▶ [Data provided]:
########

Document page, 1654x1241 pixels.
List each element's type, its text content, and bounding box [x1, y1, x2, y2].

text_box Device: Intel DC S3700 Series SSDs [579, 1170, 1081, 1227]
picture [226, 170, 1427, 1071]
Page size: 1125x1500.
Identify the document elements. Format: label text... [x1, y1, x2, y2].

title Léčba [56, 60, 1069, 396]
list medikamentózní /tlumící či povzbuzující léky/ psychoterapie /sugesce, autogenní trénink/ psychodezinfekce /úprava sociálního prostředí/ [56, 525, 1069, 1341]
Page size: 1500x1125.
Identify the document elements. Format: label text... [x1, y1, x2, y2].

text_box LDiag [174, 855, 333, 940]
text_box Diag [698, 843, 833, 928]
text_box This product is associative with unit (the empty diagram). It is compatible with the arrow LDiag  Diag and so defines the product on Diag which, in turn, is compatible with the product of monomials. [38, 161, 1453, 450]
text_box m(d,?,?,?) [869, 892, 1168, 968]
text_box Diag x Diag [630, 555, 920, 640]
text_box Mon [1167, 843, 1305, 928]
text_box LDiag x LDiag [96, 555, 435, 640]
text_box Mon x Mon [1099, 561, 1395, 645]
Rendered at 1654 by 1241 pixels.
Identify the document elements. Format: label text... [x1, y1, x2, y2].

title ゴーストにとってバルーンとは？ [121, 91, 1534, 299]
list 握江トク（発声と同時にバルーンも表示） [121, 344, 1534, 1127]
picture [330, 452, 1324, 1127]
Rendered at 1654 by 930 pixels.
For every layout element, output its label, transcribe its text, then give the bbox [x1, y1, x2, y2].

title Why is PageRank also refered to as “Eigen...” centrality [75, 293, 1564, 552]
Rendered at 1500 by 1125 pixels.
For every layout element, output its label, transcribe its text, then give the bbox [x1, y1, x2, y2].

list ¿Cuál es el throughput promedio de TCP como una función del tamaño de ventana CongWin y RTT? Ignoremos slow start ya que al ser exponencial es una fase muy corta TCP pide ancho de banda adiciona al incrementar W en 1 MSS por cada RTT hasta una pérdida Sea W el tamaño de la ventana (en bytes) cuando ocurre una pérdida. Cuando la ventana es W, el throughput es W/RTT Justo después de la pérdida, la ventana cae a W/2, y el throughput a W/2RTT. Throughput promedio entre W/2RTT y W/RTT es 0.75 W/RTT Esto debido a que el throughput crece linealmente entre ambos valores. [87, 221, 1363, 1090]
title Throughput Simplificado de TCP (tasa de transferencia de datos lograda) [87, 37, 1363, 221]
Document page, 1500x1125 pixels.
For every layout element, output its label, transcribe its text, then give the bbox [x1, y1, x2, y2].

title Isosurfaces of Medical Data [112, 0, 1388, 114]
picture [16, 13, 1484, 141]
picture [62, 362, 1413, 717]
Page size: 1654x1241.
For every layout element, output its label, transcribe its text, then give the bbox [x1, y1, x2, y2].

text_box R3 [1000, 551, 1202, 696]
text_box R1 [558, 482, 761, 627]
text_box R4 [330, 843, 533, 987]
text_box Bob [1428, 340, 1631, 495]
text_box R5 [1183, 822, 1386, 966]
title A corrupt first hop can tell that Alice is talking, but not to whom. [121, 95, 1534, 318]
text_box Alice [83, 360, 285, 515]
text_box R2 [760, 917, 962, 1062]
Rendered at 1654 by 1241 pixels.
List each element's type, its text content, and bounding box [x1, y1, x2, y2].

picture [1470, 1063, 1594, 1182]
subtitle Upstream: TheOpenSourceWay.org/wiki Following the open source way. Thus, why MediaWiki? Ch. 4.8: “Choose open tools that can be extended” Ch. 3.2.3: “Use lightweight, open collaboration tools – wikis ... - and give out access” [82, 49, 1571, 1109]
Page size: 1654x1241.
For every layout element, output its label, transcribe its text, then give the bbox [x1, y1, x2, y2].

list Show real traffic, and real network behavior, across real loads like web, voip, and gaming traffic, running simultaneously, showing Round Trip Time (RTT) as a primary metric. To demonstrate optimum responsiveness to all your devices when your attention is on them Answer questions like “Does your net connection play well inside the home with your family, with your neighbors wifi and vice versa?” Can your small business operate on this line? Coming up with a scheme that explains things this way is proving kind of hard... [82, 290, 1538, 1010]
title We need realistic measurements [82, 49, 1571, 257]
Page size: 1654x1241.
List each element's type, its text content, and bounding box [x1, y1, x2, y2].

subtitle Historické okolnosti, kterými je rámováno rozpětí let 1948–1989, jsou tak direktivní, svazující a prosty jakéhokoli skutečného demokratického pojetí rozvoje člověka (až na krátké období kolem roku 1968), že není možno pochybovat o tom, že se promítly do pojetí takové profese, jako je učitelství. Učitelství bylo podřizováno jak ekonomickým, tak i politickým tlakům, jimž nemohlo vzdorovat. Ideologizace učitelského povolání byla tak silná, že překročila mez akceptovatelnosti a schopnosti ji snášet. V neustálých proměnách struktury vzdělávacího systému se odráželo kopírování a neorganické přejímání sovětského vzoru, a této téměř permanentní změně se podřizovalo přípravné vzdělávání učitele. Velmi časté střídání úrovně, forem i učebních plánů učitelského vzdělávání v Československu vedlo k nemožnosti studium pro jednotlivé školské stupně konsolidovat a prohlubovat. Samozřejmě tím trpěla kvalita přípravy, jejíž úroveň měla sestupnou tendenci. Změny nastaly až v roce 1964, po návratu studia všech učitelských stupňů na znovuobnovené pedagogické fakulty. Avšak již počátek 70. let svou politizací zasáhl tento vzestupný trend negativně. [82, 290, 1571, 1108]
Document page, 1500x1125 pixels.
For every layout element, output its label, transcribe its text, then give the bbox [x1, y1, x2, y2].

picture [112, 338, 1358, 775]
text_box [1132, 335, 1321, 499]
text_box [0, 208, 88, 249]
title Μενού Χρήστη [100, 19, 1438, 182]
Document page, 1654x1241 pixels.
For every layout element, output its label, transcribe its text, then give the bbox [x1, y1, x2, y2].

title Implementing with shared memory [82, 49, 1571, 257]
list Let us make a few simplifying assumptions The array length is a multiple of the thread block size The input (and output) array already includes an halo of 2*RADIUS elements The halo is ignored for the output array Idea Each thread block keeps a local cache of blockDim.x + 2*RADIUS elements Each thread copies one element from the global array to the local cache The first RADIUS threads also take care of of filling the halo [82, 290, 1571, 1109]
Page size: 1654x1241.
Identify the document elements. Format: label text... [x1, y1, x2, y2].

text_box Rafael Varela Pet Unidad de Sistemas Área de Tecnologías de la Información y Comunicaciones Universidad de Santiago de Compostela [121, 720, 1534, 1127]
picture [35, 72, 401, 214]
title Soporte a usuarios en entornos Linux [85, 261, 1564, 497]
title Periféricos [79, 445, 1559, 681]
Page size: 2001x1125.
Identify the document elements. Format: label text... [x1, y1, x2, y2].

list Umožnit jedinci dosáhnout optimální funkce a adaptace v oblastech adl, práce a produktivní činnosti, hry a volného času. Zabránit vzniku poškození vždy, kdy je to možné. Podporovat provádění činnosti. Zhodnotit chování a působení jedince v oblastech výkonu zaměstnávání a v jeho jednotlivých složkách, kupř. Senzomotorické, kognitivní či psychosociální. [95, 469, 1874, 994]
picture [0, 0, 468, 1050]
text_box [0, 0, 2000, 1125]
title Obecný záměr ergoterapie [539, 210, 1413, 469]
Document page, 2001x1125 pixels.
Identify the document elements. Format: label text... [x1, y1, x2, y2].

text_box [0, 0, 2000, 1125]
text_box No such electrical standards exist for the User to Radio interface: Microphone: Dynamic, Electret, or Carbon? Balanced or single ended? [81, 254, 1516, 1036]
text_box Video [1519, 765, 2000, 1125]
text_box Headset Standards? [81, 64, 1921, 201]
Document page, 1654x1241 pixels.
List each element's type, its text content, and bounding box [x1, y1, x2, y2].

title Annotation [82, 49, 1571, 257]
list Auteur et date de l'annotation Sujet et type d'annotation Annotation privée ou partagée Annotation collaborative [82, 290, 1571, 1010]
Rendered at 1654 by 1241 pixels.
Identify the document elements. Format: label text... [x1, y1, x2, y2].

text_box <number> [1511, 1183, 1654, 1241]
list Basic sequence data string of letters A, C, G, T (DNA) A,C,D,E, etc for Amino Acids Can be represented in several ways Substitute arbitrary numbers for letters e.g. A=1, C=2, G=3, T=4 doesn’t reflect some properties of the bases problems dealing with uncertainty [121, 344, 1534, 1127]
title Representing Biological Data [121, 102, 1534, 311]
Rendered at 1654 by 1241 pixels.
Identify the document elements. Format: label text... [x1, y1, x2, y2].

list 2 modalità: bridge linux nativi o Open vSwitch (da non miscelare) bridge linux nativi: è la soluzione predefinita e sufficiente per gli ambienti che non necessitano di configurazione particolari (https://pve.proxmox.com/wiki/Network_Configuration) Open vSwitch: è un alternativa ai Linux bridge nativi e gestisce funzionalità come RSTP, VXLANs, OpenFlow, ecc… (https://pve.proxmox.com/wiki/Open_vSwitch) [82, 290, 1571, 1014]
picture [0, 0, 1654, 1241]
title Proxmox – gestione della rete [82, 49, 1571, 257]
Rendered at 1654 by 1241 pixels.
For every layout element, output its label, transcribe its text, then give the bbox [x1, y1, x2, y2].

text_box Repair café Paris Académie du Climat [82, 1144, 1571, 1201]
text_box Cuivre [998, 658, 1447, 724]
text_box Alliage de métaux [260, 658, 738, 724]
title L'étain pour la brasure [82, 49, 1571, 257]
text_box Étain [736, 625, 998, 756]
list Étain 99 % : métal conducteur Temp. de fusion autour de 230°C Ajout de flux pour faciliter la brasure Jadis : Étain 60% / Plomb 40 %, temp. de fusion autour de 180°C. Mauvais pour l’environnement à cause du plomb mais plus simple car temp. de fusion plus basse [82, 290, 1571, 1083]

########

▶ [Problem to work on]:
Format the records as a JSON list of strings, one string per line and skipping blank lines, from the beginning of the records up to and including the line containing "list medikamentózní /tlumící".

▶ [Task response]:
[
  "Document page, 1654x1241 pixels.",
  "List each element's type, its text content, and bounding box [x1, y1, x2, y2].",
  "text_box Device: Intel DC S3700 Series SSDs [579, 1170, 1081, 1227]",
  "picture [226, 170, 1427, 1071]",
  "Page size: 1125x1500.",
  "Identify the document elements. Format: label text... [x1, y1, x2, y2].",
  "title Léčba [56, 60, 1069, 396]",
  "list medikamentózní /tlumící či povzbuzující léky/ psychoterapie /sugesce, autogenní trénink/ psychodezinfekce /úprava sociálního prostředí/ [56, 525, 1069, 1341]"
]